Tariq Mehmood: Now in jail. A retired judge and a former president of the Supreme Court Bar Association, he was part of the team that mounted the legal battle for Chief Justice Chaudhary. He was one of the pillars of the agitation, first for Chaudhary and later against Musharraf. He was associated, directly or indirectly, with each one of the petitions against Musharraf contesting the presidential election.

Asma Jahangir: Has been freed from house arrest. chairperson of the independent Human Rights Commission of Pakistan and a Supreme Court lawyer, she is known internationally for her three-decades of struggle against injustices in Pakistan against women, children and members of minority communities.

Jahangirs battle on behalf of the people who have disappeared since 2001, allegedly after being picked up by intelligence agencies as terror suspects, has been a finger in the governments eye. She praised Musharraf for bringing changes to the draconian Hudood laws, which inflicted misery on thousands of women, but said the changes were insufficient.


Javed Hashmi: The acting president of Nawaz Sharifs Pakistan Muslim League (N), Hashmi seemed never too far away from arrest. In August, in one of his first anti-Musharraf judgments after being reinstated, Iftikhar Chaudhary freed Hashmi, who had been behind bars since 2003, convicted of treason for trying to incite a mutiny in the Pakistan Army.

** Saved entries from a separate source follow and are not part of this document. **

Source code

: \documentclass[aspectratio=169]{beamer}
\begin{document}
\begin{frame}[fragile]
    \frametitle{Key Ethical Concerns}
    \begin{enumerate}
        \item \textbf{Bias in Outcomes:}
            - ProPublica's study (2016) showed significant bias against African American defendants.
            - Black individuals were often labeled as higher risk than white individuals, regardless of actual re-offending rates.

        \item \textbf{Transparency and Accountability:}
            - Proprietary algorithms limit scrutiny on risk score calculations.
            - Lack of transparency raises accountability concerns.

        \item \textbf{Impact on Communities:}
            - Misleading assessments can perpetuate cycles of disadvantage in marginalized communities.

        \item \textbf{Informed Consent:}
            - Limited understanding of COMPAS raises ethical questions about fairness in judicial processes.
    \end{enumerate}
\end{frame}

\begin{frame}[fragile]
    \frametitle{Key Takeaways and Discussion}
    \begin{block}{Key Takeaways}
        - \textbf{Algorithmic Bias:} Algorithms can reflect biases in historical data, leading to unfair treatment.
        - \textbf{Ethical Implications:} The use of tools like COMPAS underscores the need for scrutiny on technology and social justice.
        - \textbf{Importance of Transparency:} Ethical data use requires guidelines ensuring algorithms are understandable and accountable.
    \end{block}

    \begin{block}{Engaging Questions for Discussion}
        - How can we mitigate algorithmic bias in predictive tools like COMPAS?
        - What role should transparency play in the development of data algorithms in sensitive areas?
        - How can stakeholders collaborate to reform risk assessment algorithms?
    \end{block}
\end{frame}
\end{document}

His release gave the PML(N) some leadership in the absence of the exiled Nawaz Sharif. Jail did not mellow this parliamentarian. In his very first speech on the floor of the National Assembly after his release, he lashed out at the military for being involved in politics.

In the months since then, Hashmi was in and out of jail as police cracked down on political activists.

Imran Khan: The former cricketer and leader of the Pakistan Tehreek-i-Insaf escaped house arrest in Lahore Robin Hood style, by scaling two in his reckoning 10-foot-high walls. But he was captured by the police 10 days later when he emerged from hiding to lead a students rally at the Punjab University campus.

Students of the Islami Jamiat-e-Taliba (IJT), the youth wing of Imrans apparent ally, the Jamaat-i-Islami, herded him into a building on campus, locked him up, and handed him to the police.

It was an abrupt end to his attempt to mobilise students against the regime, but his arrest could actually help him gain a constituency among the youth who are angry with the IJT for helping the regime.